• WHAT YOU WILL DO: Pick out and copy every line below that has the word "priority".

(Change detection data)

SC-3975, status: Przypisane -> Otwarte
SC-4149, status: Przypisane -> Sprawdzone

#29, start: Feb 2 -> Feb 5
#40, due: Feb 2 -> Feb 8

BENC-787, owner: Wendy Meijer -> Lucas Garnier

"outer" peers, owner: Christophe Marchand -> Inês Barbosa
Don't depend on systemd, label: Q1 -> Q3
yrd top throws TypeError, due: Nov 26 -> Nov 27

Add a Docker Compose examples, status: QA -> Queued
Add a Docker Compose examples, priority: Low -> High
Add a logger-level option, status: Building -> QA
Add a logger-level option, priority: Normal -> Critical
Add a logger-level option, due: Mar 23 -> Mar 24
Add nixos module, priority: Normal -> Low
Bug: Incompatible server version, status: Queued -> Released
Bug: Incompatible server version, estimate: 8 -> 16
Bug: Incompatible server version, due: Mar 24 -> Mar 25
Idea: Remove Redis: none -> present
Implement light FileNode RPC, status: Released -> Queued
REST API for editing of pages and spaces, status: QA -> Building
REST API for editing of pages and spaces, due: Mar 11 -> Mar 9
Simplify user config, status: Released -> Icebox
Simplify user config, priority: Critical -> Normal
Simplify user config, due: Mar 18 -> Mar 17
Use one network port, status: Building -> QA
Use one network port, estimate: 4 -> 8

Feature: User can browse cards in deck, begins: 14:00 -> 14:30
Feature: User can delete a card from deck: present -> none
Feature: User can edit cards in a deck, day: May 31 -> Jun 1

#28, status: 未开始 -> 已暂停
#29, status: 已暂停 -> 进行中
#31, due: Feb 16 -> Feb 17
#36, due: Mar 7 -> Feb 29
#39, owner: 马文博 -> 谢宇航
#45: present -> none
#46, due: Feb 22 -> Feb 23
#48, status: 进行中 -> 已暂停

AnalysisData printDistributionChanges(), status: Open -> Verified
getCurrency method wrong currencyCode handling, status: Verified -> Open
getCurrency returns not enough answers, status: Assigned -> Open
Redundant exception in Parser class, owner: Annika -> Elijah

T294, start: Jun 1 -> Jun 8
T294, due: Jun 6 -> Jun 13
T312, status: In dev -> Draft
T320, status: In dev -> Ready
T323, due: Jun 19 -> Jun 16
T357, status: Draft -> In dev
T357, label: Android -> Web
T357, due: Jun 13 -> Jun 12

• RESPONSE AREA:
Add a Docker Compose examples, priority: Low -> High
Add a logger-level option, priority: Normal -> Critical
Add nixos module, priority: Normal -> Low
Simplify user config, priority: Critical -> Normal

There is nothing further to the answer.